Department of Pediatric Neurosurgery, Matsudo City General Hospital, Matsudo, Japan.
Department of Neurosurgery, Matsudo City General Hospital, Matsudo, Japan.
PLoS One. 2020 Oct 21;15(10):e0240845. doi: 10.1371/journal.pone.0240845. eCollection 2020.
Repeated invasive intracranial pressure (ICP) monitoring is desirable because many neurosurgical pathologies are associated with elevated ICP. On the other hand, it could become a risk for children to repeat sedation, anesthesia, or radiation exposure. As a non-invasive method, measurements of optic nerve sheath diameter (ONSD) has been revealed to accurately predict increased ICP. However, no studies have indicated a relationship among age, brain, and ventricular parameters in normal children, nor a prediction of increased ICP with artificial intelligence.
This study enrolled 400 normal children for control and 75 children with signs of increased ICP between 2009 and 2019. Measurements of the parameters including ONSD on CT were obtained. A supervised machine learning was applied to predict suspected increased ICP based on CT measurements. A linear correlation was shown between ln(age) and mean ONSD (mONSD) in normal children, revealing mONSD = 0.36ln(age)+2.26 (R2 = 0.60). This study revealed a linear correlation of mONSD measured on CT with ln(age) and the width of the brain, not the width of the ventricles in 400 normal children based on the univariate analyses. Additionally, the multivariate analyses revealed minimum bicaudate nuclei distance was also associated with mONSD. The results of the group comparison between control and suspected increased ICP revealed a statistical significance in mONSD and the width of the ventricles. The study indicated that supervised machine learning application could be applied to predict suspected increased ICP in children, with an accuracy of 94% for training, 91% for test.
This study clarified three issues regarding ONSD and ICP. Mean ONSD measured on CT was correlated with ln(age) and the width of the brain, not the width of the ventricles in 400 normal children based on the univariate analyses.

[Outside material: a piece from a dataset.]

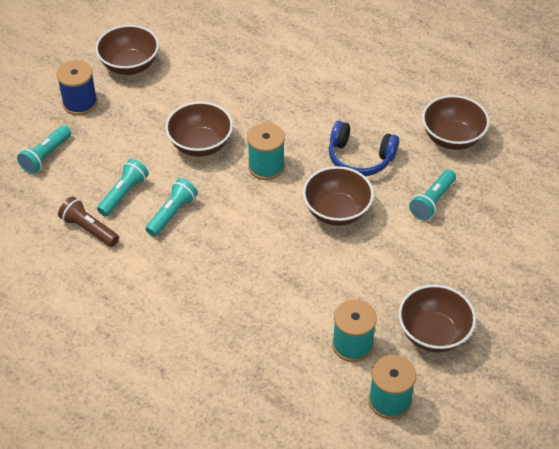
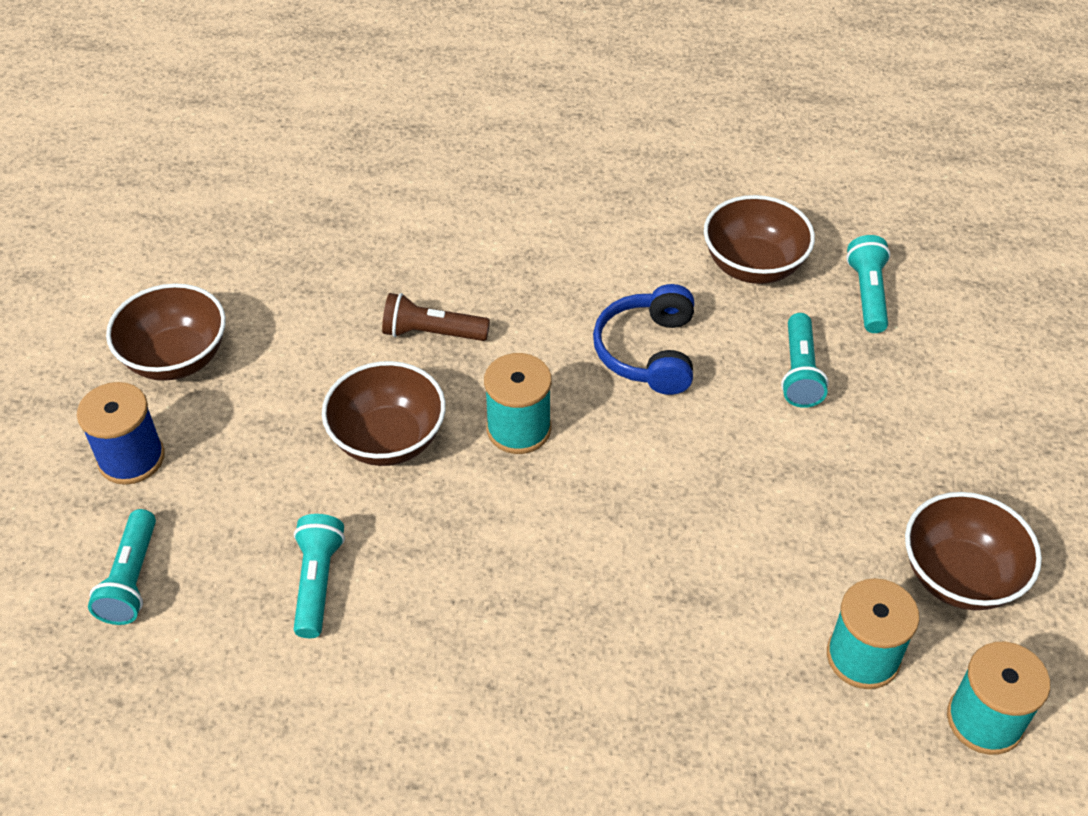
camera: 30 degrees left, 0 degrees up
(89, 229) = (299, 675): brown flashlight -> brown flashlight (431, 333)
(172, 213) = (424, 577): turquoise flashlight -> turquoise flashlight (867, 294)
(337, 211) = (678, 451): brown bowl -> none
(360, 158) = (648, 352): blue headphones -> blue headphones turned 105 degrees clockwise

The multivariate analyses revealed minimum bicaudate nuclei distance was also associated with mONSD. Mean ONSD and the width of ventricles were statistically significant in children with signs of elevated ICP. Finally, the study showed that machine learning could be used to predict children with suspected increased ICP.
由于许多神经外科疾病与颅内压升高有关,因此重复进行有创颅内压(ICP)监测是可取的。另一方面,对于儿童来说,重复镇静、麻醉或辐射暴露可能会带来风险。作为一种非侵入性方法,视神经鞘直径(ONSD)的测量已被证明可以准确预测颅内压升高。然而,尚无研究表明正常儿童的年龄、大脑和脑室参数之间存在关系,也没有研究表明人工智能可以预测颅内压升高。
本研究纳入了 2009 年至 2019 年间 400 名正常儿童作为对照组和 75 名有颅内压升高迹象的儿童作为观察组。对 CT 上的参数包括 ONSD 进行测量。应用监督机器学习基于 CT 测量来预测疑似颅内压升高。正常儿童的 ln(年龄)与平均 ONSD(mONSD)之间呈线性相关,表明 mONSD=0.36ln(年龄)+2.26(R2=0.60)。本研究通过单变量分析显示,400 名正常儿童的 CT 测量 mONSD 与 ln(年龄)和大脑宽度呈线性相关,而与脑室宽度无关。此外,多变量分析表明,最小尾状核距离也与 mONSD 相关。在对照组和疑似颅内压升高组之间的组间比较中,mONSD 和脑室宽度均有统计学意义。研究表明,监督机器学习应用可以应用于预测儿童疑似颅内压升高,其在训练中的准确率为 94%,在测试中的准确率为 91%。
本研究阐明了 ONSD 和 ICP 相关的三个问题。基于单变量分析,在 400 名正常儿童中,CT 测量的平均 ONSD 与 ln(年龄)和大脑宽度相关,而与脑室宽度无关。多变量分析表明,最小尾状核距离也与 mONSD 相关。在有颅内压升高迹象的儿童中,mONSD 和脑室宽度均有统计学意义。最后,研究表明机器学习可用于预测疑似颅内压升高的儿童。